More help is on the way for people who rely on the Supplemental Nutrition Assistance Program, or SNAP, which supplements the food budget of needy families so they can purchase healthy food. We’re pleased to say the governor signed our bill, A4240, into law last week making it easier to apply for SNAP. The bill requires the state Commissioner of Human Services to make the technology upgrades needed to permit people to apply by phone or online and upload documents by email.
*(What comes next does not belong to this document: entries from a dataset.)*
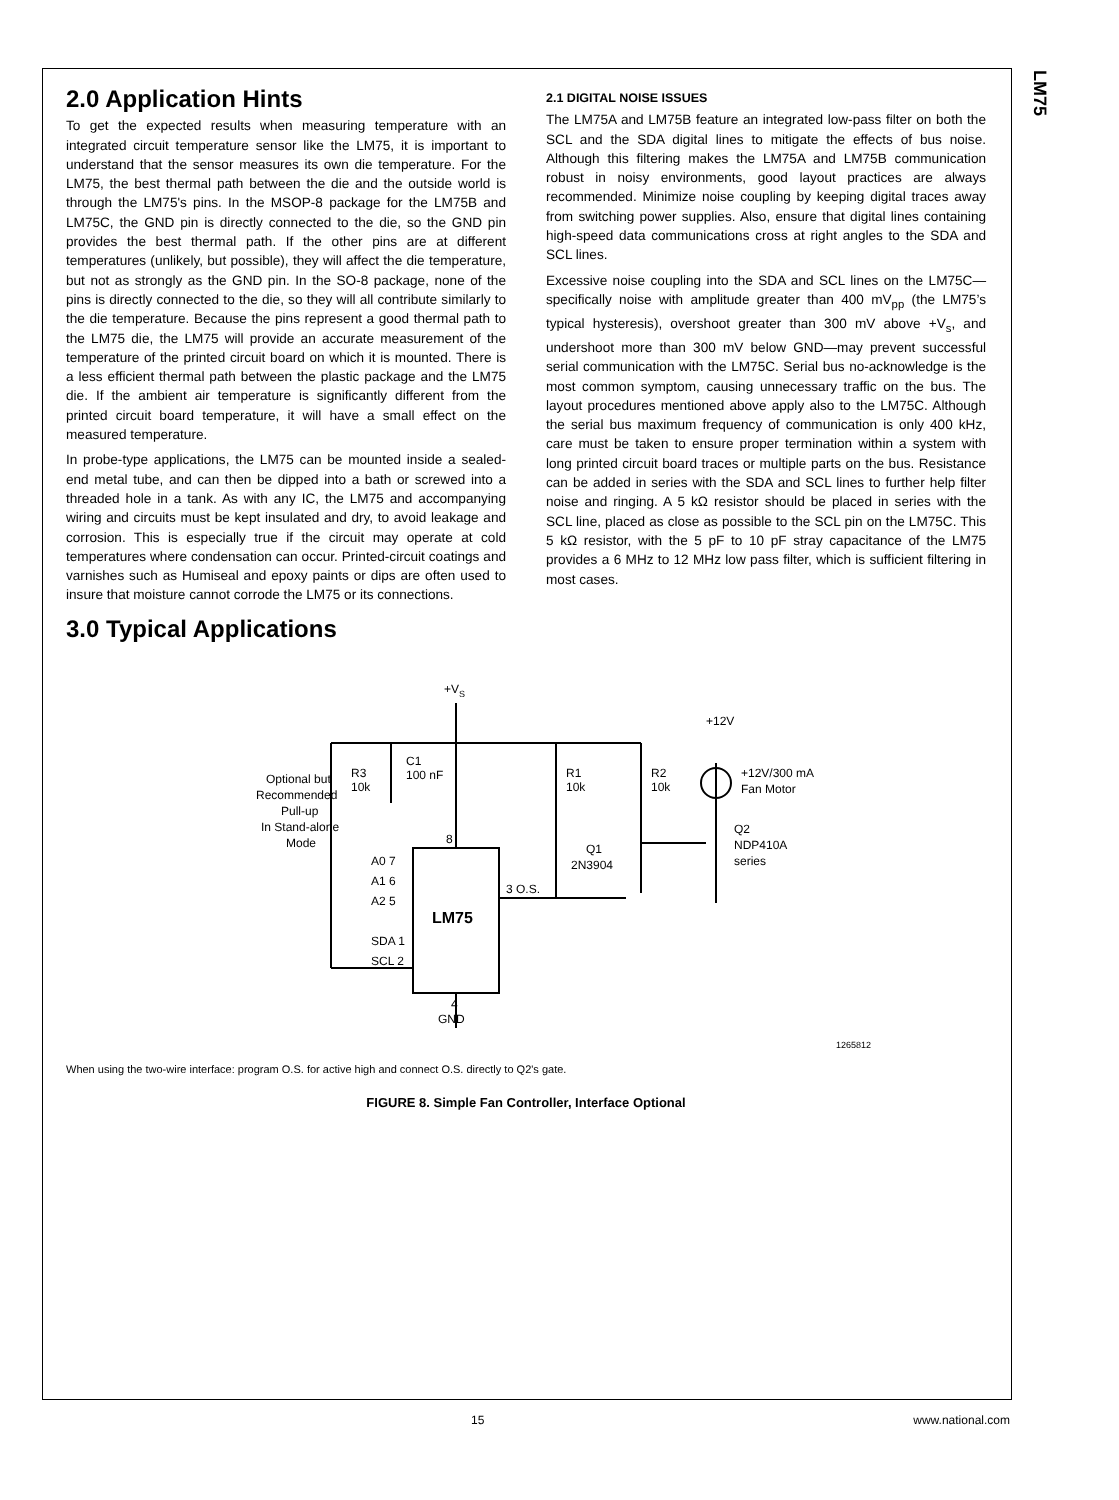LM75
2.0 Application Hints
To get the expected results when measuring temperature with an integrated circuit temperature sensor like the LM75, it is important to understand that the sensor measures its own die temperature. For the LM75, the best thermal path between the die and the outside world is through the LM75's pins. In the MSOP-8 package for the LM75B and LM75C, the GND pin is directly connected to the die, so the GND pin provides the best thermal path. If the other pins are at different temperatures (unlikely, but possible), they will affect the die temperature, but not as strongly as the GND pin. In the SO-8 package, none of the pins is directly connected to the die, so they will all contribute similarly to the die temperature. Because the pins represent a good thermal path to the LM75 die, the LM75 will provide an accurate measurement of the temperature of the printed circuit board on which it is mounted. There is a less efficient thermal path between the plastic package and the LM75 die. If the ambient air temperature is significantly different from the printed circuit board temperature, it will have a small effect on the measured temperature.
In probe-type applications, the LM75 can be mounted inside a sealed-end metal tube, and can then be dipped into a bath or screwed into a threaded hole in a tank. As with any IC, the LM75 and accompanying wiring and circuits must be kept insulated and dry, to avoid leakage and corrosion. This is especially true if the circuit may operate at cold temperatures where condensation can occur. Printed-circuit coatings and varnishes such as Humiseal and epoxy paints or dips are often used to insure that moisture cannot corrode the LM75 or its connections.
2.1 DIGITAL NOISE ISSUES
The LM75A and LM75B feature an integrated low-pass filter on both the SCL and the SDA digital lines to mitigate the effects of bus noise. Although this filtering makes the LM75A and LM75B communication robust in noisy environments, good layout practices are always recommended. Minimize noise coupling by keeping digital traces away from switching power supplies. Also, ensure that digital lines containing high-speed data communications cross at right angles to the SDA and SCL lines.
Excessive noise coupling into the SDA and SCL lines on the LM75C—specifically noise with amplitude greater than 400 mV<sub>pp</sub> (the LM75’s typical hysteresis), overshoot greater than 300 mV above +V<sub>s</sub>, and undershoot more than 300 mV below GND—may prevent successful serial communication with the LM75C. Serial bus no-acknowledge is the most common symptom, causing unnecessary traffic on the bus. The layout procedures mentioned above apply also to the LM75C. Although the serial bus maximum frequency of communication is only 400 kHz, care must be taken to ensure proper termination within a system with long printed circuit board traces or multiple parts on the bus. Resistance can be added in series with the SDA and SCL lines to further help filter noise and ringing. A 5 kΩ resistor should be placed in series with the SCL line, placed as close as possible to the SCL pin on the LM75C. This 5 kΩ resistor, with the 5 pF to 10 pF stray capacitance of the LM75 provides a 6 MHz to 12 MHz low pass filter, which is sufficient filtering in most cases.
3.0 Typical Applications
+VS
+12V
Optional but
Recommended
Pull-up
In Stand-alone
Mode
R3
10k
C1
100 nF
8
A0 7
A1 6
A2 5
SDA 1
SCL 2
LM75
3 O.S.
R1
10k
R2
10k
Q1
2N3904
+12V/300 mA
Fan Motor
Q2
NDP410A
series
4
GND
1265812
When using the two-wire interface: program O.S. for active high and connect O.S. directly to Q2's gate.
FIGURE 8. Simple Fan Controller, Interface Optional
15 www.national.com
Two of our bills that address the SNAP program passed the Assembly late last year and are pending in the Senate. They call for biennial surveys of SNAP recipients to identify the strengths and weaknesses of each county welfare agency’s program and would require DHS and the Department of Higher Education to increase outreach to students in institutions of higher education or post-secondary education.
Another bill that would help, S3403, directs the state Secretary of Agriculture to develop a food bank funding program to provide consistent, ongoing grants to food banks and organizations that operate them.
We also are continuing to fight to have funding included in the Fiscal Year 2022 state budget for food banks and nonprofits that help food insecure residents. We secured $3 million in the current budget for Fulfill and the 289 food pantries, soup kitchens, shelters, day programs, group homes, and other organizations Fulfill helps supply.
No one should ever have to go to bed hungry. We’ve all heard that for years but the past 14 months have delivered the message with alarming clarity. Forty percent of the people that Fulfill served through its food pantries and community feeding programs last year were children. An estimated 1.2 million people were food insecure in NJ at the end of last year, and 9.8 percent were seniors 60 or older.
So, if you can, please show your support by donating to the LD11 Annual Food Drive and help fight food insecurity in our county.